13/07/2025
It’s frustrating, disheartening, and frankly exhausting to see how hiring decisions are too often based on who you know rather than what you know. Skills, experience, dedication, and work ethic can be overshadowed by personal connections, social circles, and political alignments.
In many workplaces, especially in public service or politics-adjacent roles, there’s this unwritten rule: if you didn’t work under the "right" administration, you’re suddenly less valuable. Not because your qualifications changed—but because of perception. You can be competent, ethical, and effective, but if your name isn't in the right conversations or you weren’t aligned with the “in” group, opportunities dry up.

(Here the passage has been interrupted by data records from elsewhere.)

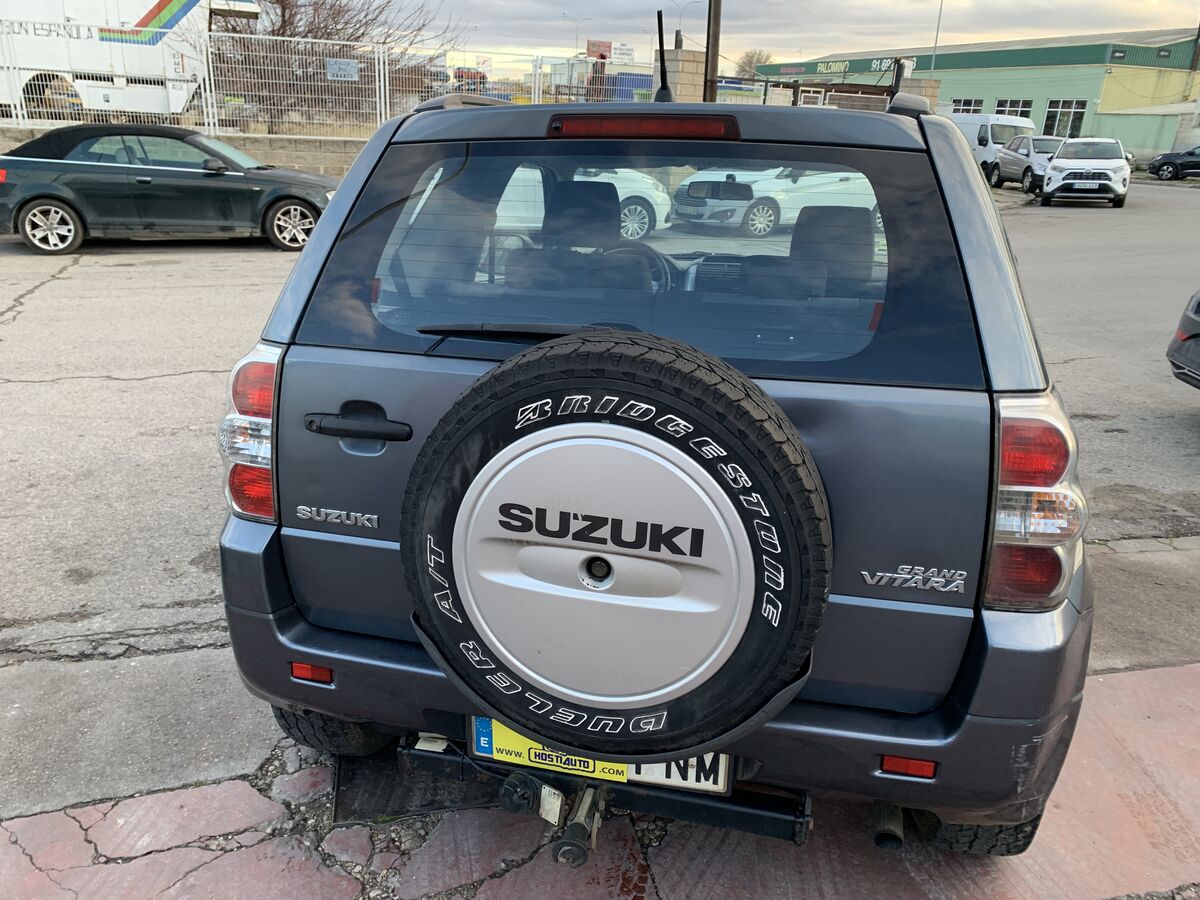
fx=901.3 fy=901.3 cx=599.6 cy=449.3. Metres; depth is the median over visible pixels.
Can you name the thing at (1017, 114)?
window
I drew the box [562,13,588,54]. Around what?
street lamp
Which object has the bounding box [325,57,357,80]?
sign
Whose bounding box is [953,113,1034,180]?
white van
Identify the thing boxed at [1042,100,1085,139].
window
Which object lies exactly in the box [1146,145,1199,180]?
dark car
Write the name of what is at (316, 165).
low wall
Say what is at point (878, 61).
building sign
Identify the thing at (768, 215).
white car
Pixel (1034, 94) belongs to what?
green building
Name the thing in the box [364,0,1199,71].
sky
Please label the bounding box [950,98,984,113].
window
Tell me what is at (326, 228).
gray suv
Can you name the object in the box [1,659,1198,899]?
pavement
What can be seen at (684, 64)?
brick pillar
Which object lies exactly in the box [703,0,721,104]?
utility pole
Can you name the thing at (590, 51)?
red sign
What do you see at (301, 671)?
reflector
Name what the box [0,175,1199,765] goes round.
asphalt lot
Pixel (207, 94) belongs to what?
metal fence
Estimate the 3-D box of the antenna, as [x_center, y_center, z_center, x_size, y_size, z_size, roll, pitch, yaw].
[0.213,-1.270,3.005,0.078,0.315,0.212,2,20,0]
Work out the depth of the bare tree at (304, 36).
22.26 m
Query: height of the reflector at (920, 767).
0.061 m
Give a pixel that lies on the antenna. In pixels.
(662, 76)
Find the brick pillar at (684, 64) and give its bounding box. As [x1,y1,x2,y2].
[654,46,707,103]
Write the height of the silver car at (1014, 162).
1.545 m
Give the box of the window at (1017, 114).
[994,99,1032,118]
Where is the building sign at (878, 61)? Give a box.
[778,56,899,76]
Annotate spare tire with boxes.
[403,335,825,762]
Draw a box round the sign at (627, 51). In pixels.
[611,42,634,63]
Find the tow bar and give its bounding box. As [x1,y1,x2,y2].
[404,735,808,843]
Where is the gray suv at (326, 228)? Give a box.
[220,66,1086,854]
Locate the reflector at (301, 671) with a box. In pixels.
[289,661,333,683]
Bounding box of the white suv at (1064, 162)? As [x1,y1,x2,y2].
[1039,137,1131,207]
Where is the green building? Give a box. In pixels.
[747,29,1199,163]
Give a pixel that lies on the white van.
(982, 152)
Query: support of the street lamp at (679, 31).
on the ground
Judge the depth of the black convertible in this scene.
10.59 m
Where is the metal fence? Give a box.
[0,24,637,137]
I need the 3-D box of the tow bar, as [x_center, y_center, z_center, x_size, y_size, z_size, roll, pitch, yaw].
[0.016,0.738,2.026,0.916,0.173,0.323,2,20,0]
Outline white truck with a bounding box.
[0,0,260,124]
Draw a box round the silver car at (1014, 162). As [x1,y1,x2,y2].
[987,135,1062,192]
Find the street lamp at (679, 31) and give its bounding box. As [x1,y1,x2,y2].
[668,0,698,44]
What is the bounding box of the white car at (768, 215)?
[669,168,875,236]
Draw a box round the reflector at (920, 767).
[878,755,937,778]
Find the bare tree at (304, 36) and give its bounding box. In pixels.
[209,0,469,131]
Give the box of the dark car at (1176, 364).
[1165,288,1199,389]
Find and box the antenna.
[654,11,671,104]
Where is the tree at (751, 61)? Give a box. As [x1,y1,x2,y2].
[735,49,775,76]
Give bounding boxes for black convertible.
[0,122,338,253]
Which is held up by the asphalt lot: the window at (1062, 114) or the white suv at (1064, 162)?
the white suv at (1064, 162)
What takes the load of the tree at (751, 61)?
on the ground
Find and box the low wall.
[1,127,366,177]
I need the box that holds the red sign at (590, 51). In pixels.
[585,39,611,59]
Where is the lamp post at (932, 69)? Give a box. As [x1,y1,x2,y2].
[929,0,943,72]
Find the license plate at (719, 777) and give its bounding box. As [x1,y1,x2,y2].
[468,714,732,795]
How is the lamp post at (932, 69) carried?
on the ground
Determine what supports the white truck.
on the ground

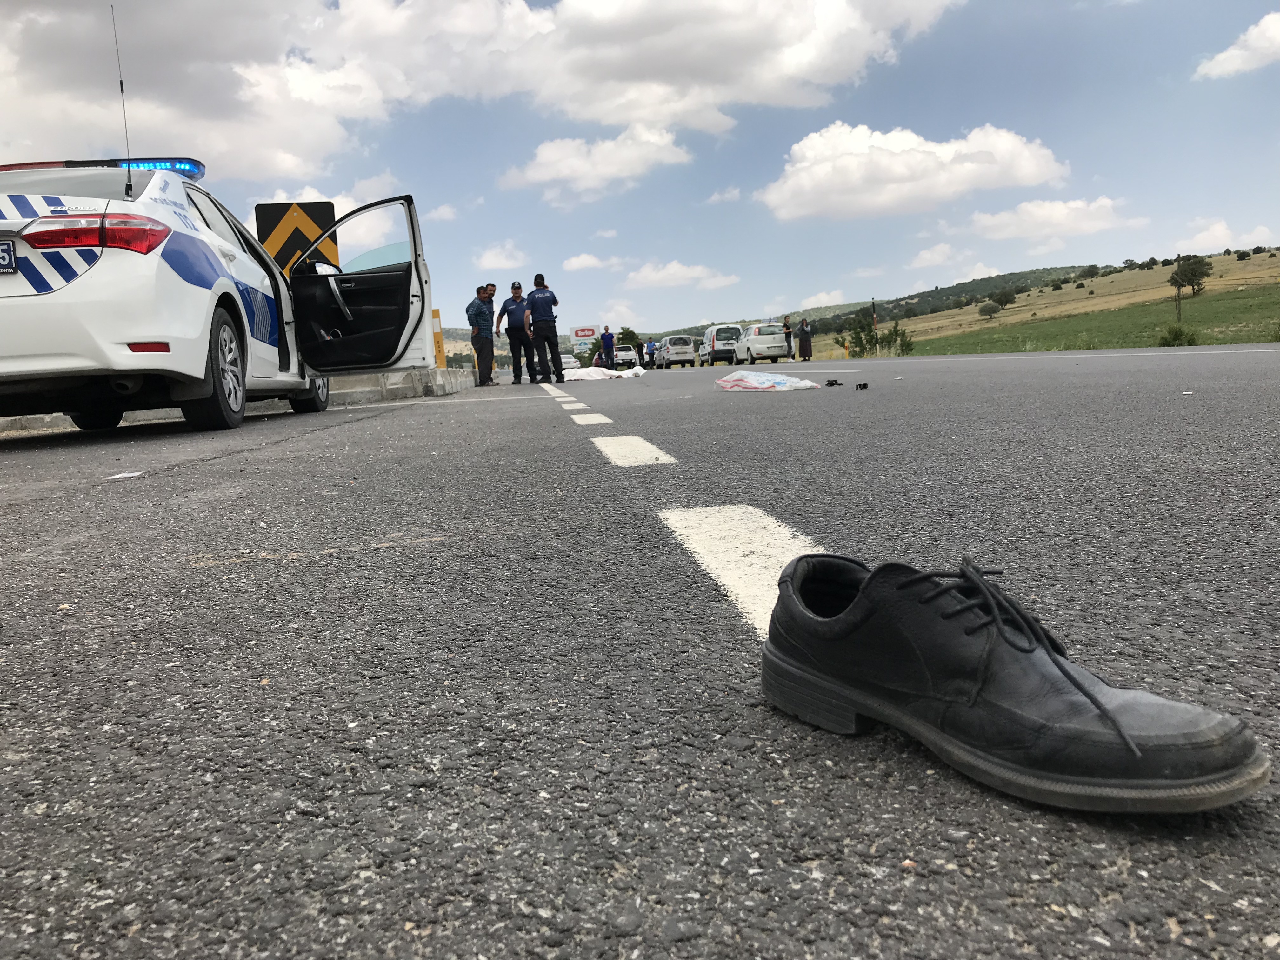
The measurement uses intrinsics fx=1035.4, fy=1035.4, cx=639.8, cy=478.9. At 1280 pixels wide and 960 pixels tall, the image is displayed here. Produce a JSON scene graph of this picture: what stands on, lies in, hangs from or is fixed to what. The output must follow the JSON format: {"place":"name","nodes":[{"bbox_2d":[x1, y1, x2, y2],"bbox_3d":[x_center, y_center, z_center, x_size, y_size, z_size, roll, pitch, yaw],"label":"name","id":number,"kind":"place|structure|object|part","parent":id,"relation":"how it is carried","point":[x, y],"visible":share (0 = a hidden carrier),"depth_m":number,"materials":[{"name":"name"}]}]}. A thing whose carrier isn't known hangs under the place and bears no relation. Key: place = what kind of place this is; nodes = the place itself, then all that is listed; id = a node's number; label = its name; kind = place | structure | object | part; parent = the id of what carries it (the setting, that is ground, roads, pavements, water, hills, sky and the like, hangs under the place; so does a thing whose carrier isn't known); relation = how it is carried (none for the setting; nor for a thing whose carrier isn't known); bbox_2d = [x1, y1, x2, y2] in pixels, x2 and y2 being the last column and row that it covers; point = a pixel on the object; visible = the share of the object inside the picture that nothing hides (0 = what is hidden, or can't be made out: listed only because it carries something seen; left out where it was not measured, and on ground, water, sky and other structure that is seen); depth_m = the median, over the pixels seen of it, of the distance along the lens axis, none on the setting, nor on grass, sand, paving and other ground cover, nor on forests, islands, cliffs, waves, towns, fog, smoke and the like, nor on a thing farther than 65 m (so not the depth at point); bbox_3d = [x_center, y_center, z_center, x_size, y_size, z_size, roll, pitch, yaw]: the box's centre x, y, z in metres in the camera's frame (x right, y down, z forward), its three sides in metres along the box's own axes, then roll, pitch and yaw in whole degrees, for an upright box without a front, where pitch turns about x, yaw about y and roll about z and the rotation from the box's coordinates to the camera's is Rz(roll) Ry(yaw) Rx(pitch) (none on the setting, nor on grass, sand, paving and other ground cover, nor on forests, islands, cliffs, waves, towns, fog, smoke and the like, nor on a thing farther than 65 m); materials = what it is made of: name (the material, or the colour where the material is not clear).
{"place":"outdoors","nodes":[
{"label":"outdoors","id":0,"kind":"place"},
{"bbox_2d":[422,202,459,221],"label":"cloud","id":1,"kind":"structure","parent":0,"point":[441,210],"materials":[{"name":"white"}]},
{"bbox_2d":[0,0,965,193],"label":"cloud","id":2,"kind":"structure","parent":0,"point":[483,17],"materials":[{"name":"white"}]},
{"bbox_2d":[474,240,528,270],"label":"cloud","id":3,"kind":"structure","parent":0,"point":[496,262],"materials":[{"name":"white"}]},
{"bbox_2d":[561,252,625,272],"label":"cloud","id":4,"kind":"structure","parent":0,"point":[589,262],"materials":[{"name":"white"}]},
{"bbox_2d":[496,124,696,198],"label":"cloud","id":5,"kind":"structure","parent":0,"point":[536,176],"materials":[{"name":"white"}]},
{"bbox_2d":[0,357,1279,959],"label":"road","id":6,"kind":"structure","parent":0,"point":[99,496],"materials":[{"name":"grey asphalt"}]},
{"bbox_2d":[107,470,144,480],"bbox_3d":[-1.684,-0.012,3.390,0.113,0.014,0.138,-2,7,7],"label":"paper scrap","id":7,"kind":"object","parent":6,"relation":"on","point":[133,474],"visible":0.95,"depth_m":3.38,"materials":[{"name":"white paper"}]},
{"bbox_2d":[0,156,439,436],"label":"police car","id":8,"kind":"object","parent":6,"relation":"on","point":[54,294],"visible":0.98,"depth_m":5.83,"materials":[{"name":"white metal"}]},
{"bbox_2d":[0,239,16,271],"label":"license plate","id":9,"kind":"object","parent":8,"relation":"attached to","point":[3,251],"visible":0.98,"depth_m":5.15,"materials":[{"name":"blue metal"}]},
{"label":"taillight","id":10,"kind":"part","parent":8,"relation":"part of","materials":[{"name":"red plastic"}]},
{"bbox_2d":[0,157,207,179],"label":"light bar","id":11,"kind":"object","parent":8,"relation":"on","point":[181,170],"visible":0.36,"depth_m":6.74,"materials":[{"name":"blue plastic"}]},
{"bbox_2d":[109,0,133,200],"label":"antenna","id":12,"kind":"object","parent":8,"relation":"attached to","point":[125,127],"visible":0.86,"depth_m":6.87,"materials":[{"name":"black metal"}]},
{"label":"wheel","id":13,"kind":"part","parent":8,"relation":"part of","materials":[{"name":"black rubber"}]},
{"label":"open door","id":14,"kind":"part","parent":8,"relation":"part of","materials":[{"name":"black"}]},
{"bbox_2d":[324,365,476,404],"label":"concrete barrier","id":15,"kind":"object","parent":6,"relation":"on","point":[417,372],"visible":0.49,"depth_m":13.38,"materials":[{"name":"grey concrete"}]},
{"bbox_2d":[431,309,446,367],"bbox_3d":[-3.558,-2.332,18.164,0.185,1.223,0.201,-3,7,-4],"label":"yellow post","id":16,"kind":"object","parent":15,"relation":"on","point":[436,313],"visible":0.64,"depth_m":18.09,"materials":[{"name":"yellow plastic"}]},
{"bbox_2d":[466,285,495,384],"bbox_3d":[-2.852,-2.539,18.429,0.622,1.731,0.650,2,8,33],"label":"man","id":17,"kind":"object","parent":6,"relation":"on","point":[481,348],"visible":0.97,"depth_m":18.28},
{"bbox_2d":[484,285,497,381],"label":"man","id":18,"kind":"object","parent":6,"relation":"on","point":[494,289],"visible":0.57,"depth_m":19.63},
{"bbox_2d":[496,280,534,385],"bbox_3d":[-2.084,-2.444,17.634,0.674,1.686,0.803,0,7,18],"label":"man","id":19,"kind":"object","parent":6,"relation":"on","point":[510,329],"visible":0.94,"depth_m":17.44},
{"bbox_2d":[525,274,563,383],"bbox_3d":[-1.603,-2.475,17.206,0.671,1.786,0.881,-1,7,12],"label":"police officer","id":20,"kind":"object","parent":6,"relation":"on","point":[536,291],"visible":0.98,"depth_m":16.97},
{"bbox_2d":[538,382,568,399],"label":"road marking","id":21,"kind":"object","parent":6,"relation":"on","point":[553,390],"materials":[{"name":"white paint"}]},
{"bbox_2d":[560,353,579,369],"label":"car","id":22,"kind":"object","parent":6,"relation":"on","point":[570,361],"visible":0.5,"depth_m":45.19,"materials":[{"name":"white metal"}]},
{"bbox_2d":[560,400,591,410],"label":"road marking","id":23,"kind":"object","parent":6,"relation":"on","point":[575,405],"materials":[{"name":"white paint"}]},
{"bbox_2d":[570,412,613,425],"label":"road marking","id":24,"kind":"object","parent":6,"relation":"on","point":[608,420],"visible":0.93,"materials":[{"name":"white paint"}]},
{"bbox_2d":[563,364,646,379],"bbox_3d":[-0.921,-2.231,21.787,1.715,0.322,1.958,1,8,28],"label":"white sheet","id":25,"kind":"object","parent":6,"relation":"on","point":[629,372],"visible":0.8,"depth_m":21.32,"materials":[{"name":"white fabric"}]},
{"bbox_2d":[600,325,616,368],"bbox_3d":[-1.004,-4.027,32.511,0.604,1.505,0.702,0,7,22],"label":"man","id":26,"kind":"object","parent":6,"relation":"on","point":[608,345],"visible":0.92,"depth_m":32.37},
{"bbox_2d":[613,345,638,366],"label":"pickup truck","id":27,"kind":"object","parent":6,"relation":"on","point":[629,356],"visible":0.74,"depth_m":50.66,"materials":[{"name":"white metal"}]},
{"bbox_2d":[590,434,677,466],"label":"road marking","id":28,"kind":"object","parent":6,"relation":"on","point":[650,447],"visible":0.95,"depth_m":3.55,"materials":[{"name":"white paint"}]},
{"bbox_2d":[643,339,657,366],"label":"person","id":29,"kind":"object","parent":6,"relation":"on","point":[650,353],"visible":0.79,"depth_m":45.29},
{"bbox_2d":[658,334,699,368],"bbox_3d":[1.900,-6.114,50.338,1.876,1.754,4.781,-3,7,-4],"label":"white van","id":30,"kind":"object","parent":6,"relation":"on","point":[690,350],"visible":0.98,"depth_m":48.56,"materials":[{"name":"metal"}]},
{"bbox_2d":[700,324,743,365],"bbox_3d":[3.747,-5.875,46.132,1.838,1.890,4.715,-3,7,-4],"label":"van","id":31,"kind":"object","parent":6,"relation":"on","point":[714,345],"visible":0.79,"depth_m":44.30,"materials":[{"name":"white metal"}]},
{"bbox_2d":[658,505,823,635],"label":"road marking","id":32,"kind":"object","parent":6,"relation":"on","point":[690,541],"visible":0.66,"depth_m":1.64,"materials":[{"name":"white paint"}]},
{"bbox_2d":[734,322,789,363],"bbox_3d":[4.859,-5.337,41.276,1.857,1.621,4.372,-3,7,-4],"label":"white car","id":33,"kind":"object","parent":6,"relation":"on","point":[780,343],"visible":0.9,"depth_m":39.51,"materials":[{"name":"white metal"}]},
{"bbox_2d":[714,371,821,391],"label":"plastic sheet","id":34,"kind":"object","parent":6,"relation":"on","point":[745,375],"visible":0.99,"depth_m":8.20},
{"bbox_2d":[782,314,793,361],"bbox_3d":[4.838,-4.604,34.358,0.538,1.516,0.733,-1,7,10],"label":"person","id":35,"kind":"object","parent":6,"relation":"on","point":[788,332],"visible":0.91,"depth_m":34.20},
{"bbox_2d":[795,316,813,361],"bbox_3d":[5.178,-4.348,32.709,0.617,1.426,0.635,-3,7,-4],"label":"woman","id":36,"kind":"object","parent":6,"relation":"on","point":[804,332],"visible":0.99,"depth_m":32.56},
{"bbox_2d":[823,377,842,387],"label":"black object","id":37,"kind":"object","parent":6,"relation":"on","point":[830,383],"visible":0.98,"depth_m":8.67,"materials":[{"name":"black"}]},
{"bbox_2d":[854,381,869,390],"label":"black object","id":38,"kind":"object","parent":6,"relation":"on","point":[859,385],"visible":0.98,"depth_m":7.90,"materials":[{"name":"black"}]},
{"bbox_2d":[757,550,1269,812],"bbox_3d":[0.261,0.145,0.812,0.378,0.129,0.145,4,9,42],"label":"shoe","id":39,"kind":"object","parent":6,"relation":"on","point":[1135,749],"visible":0.99,"depth_m":0.75,"materials":[{"name":"black leather"}]},
{"bbox_2d":[0,0,1279,341],"label":"sky","id":40,"kind":"structure","parent":0,"point":[724,184],"materials":[{"name":"blue"}]},
{"bbox_2d":[622,259,740,288],"label":"cloud","id":41,"kind":"structure","parent":0,"point":[648,275],"materials":[{"name":"white"}]},
{"bbox_2d":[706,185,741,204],"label":"cloud","id":42,"kind":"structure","parent":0,"point":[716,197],"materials":[{"name":"white"}]},
{"bbox_2d":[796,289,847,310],"label":"cloud","id":43,"kind":"structure","parent":0,"point":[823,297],"materials":[{"name":"white"}]},
{"bbox_2d":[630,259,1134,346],"label":"hill","id":44,"kind":"structure","parent":0,"point":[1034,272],"materials":[{"name":"green plant"}]},
{"bbox_2d":[757,118,1069,220],"label":"cloud","id":45,"kind":"structure","parent":0,"point":[896,165],"materials":[{"name":"white"}]},
{"bbox_2d":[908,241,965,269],"label":"cloud","id":46,"kind":"structure","parent":0,"point":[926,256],"materials":[{"name":"white"}]},
{"bbox_2d":[819,247,1279,359],"label":"grassy hill","id":47,"kind":"structure","parent":0,"point":[1212,340],"materials":[{"name":"green plant"}]},
{"bbox_2d":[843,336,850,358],"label":"yellow post","id":48,"kind":"object","parent":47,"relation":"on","point":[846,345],"visible":0.94,"depth_m":40.94,"materials":[{"name":"yellow plastic"}]},
{"bbox_2d":[871,298,879,354],"bbox_3d":[9.567,-6.214,42.156,0.171,2.543,0.162,-3,7,-4],"label":"pole","id":49,"kind":"object","parent":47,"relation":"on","point":[875,323],"visible":0.83,"depth_m":42.09,"materials":[{"name":"wood"}]},
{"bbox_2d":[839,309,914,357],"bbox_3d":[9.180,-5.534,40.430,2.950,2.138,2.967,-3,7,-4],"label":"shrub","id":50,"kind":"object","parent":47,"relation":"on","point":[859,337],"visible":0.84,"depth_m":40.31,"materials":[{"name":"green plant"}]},
{"bbox_2d":[977,300,1002,318],"label":"tree","id":51,"kind":"object","parent":47,"relation":"on","point":[992,307],"visible":0.98,"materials":[{"name":"green plant"}]},
{"bbox_2d":[986,288,1018,309],"label":"tree","id":52,"kind":"object","parent":47,"relation":"on","point":[1008,299],"visible":0.98,"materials":[{"name":"green plant"}]},
{"bbox_2d":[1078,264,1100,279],"label":"tree","id":53,"kind":"object","parent":47,"relation":"on","point":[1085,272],"visible":0.97,"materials":[{"name":"green plant"}]},
{"bbox_2d":[1157,323,1199,346],"bbox_3d":[14.530,-3.826,27.962,1.126,0.762,1.132,-3,7,-4],"label":"shrub","id":54,"kind":"object","parent":47,"relation":"on","point":[1175,337],"visible":0.89,"depth_m":27.81,"materials":[{"name":"green plant"}]},
{"bbox_2d":[1173,252,1184,321],"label":"pole","id":55,"kind":"object","parent":47,"relation":"on","point":[1177,286],"visible":0.96,"depth_m":38.45,"materials":[{"name":"brown wood"}]},
{"bbox_2d":[1170,254,1213,295],"label":"tree","id":56,"kind":"object","parent":47,"relation":"on","point":[1199,283],"visible":0.98,"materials":[{"name":"plant"}]},
{"bbox_2d":[966,194,1136,243],"label":"cloud","id":57,"kind":"structure","parent":0,"point":[1029,205],"materials":[{"name":"white"}]},
{"bbox_2d":[1174,220,1278,254],"label":"cloud","id":58,"kind":"structure","parent":0,"point":[1207,243],"materials":[{"name":"white"}]},
{"bbox_2d":[1193,11,1279,79],"label":"cloud","id":59,"kind":"structure","parent":0,"point":[1230,52],"materials":[{"name":"white"}]},
{"label":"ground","id":60,"kind":"structure","parent":0},
{"bbox_2d":[254,200,340,274],"bbox_3d":[-4.211,-2.412,12.955,1.151,2.048,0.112,-4,7,-14],"label":"chevron sign","id":61,"kind":"object","parent":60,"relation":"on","point":[276,254],"visible":0.65,"depth_m":12.80,"materials":[{"name":"yellow"}]},
{"bbox_2d":[568,324,599,352],"bbox_3d":[-2.324,-5.432,43.486,1.551,2.000,0.190,-3,7,-4],"label":"billboard","id":62,"kind":"object","parent":60,"relation":"on","point":[589,334],"visible":0.86,"depth_m":43.32,"materials":[{"name":"white"}]},
{"bbox_2d":[615,326,642,353],"bbox_3d":[-0.770,-7.494,60.817,2.267,2.729,2.341,2,8,35],"label":"tree","id":63,"kind":"object","parent":60,"relation":"on","point":[631,334],"visible":0.6,"depth_m":60.24,"materials":[{"name":"green plant"}]}
]}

This isn't just unfair—it’s inefficient. Organizations lose out on real talent. People are passed over not for lack of capability, but for lack of connections. And let's be honest: it's demoralizing to watch someone get a position simply because they knew the right person or played the right political game.
We need to move toward merit-based hiring—where skills, integrity, and performance matter more than proximity to power. Yes, relationships and trust matter, but they should complement qualifications, not replace them.
To those who've been overlooked, stay encouraged. Your worth is not diminished by biased systems. And to those in positions of influence—please, be better. Use your seat at the table to champion fairness. Normalize transparency in hiring. Question your own biases. Because we all deserve a system where what you know actually matters.